* Work order
Read through the material below and copy each line in which the word "Minutes" occurs.

# # # # #

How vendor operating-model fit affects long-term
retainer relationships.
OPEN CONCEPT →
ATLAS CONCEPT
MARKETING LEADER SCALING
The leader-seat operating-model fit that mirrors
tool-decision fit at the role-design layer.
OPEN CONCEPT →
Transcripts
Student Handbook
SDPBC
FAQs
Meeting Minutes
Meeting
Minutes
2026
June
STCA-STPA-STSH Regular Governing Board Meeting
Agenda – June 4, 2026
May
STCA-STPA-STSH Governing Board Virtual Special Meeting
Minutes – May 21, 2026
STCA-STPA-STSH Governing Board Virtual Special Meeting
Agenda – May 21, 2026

# # # # #

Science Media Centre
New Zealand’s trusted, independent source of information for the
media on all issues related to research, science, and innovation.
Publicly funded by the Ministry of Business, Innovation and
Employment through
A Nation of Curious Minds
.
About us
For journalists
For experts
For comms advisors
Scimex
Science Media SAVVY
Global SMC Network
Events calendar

# # # # #

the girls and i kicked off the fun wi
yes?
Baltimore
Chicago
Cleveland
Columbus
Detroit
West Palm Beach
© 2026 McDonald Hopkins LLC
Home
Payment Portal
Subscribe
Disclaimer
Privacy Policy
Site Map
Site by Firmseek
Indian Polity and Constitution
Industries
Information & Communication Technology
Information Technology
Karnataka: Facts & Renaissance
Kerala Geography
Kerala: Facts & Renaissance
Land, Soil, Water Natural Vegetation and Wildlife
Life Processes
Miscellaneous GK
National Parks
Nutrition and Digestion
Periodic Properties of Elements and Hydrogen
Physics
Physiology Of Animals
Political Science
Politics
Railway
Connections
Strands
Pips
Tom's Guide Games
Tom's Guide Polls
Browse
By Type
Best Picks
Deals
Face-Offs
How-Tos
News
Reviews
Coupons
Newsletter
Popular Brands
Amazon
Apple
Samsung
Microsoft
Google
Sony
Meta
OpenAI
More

# # # # #

* Task result
Meeting Minutes
Minutes
Minutes – May 21, 2026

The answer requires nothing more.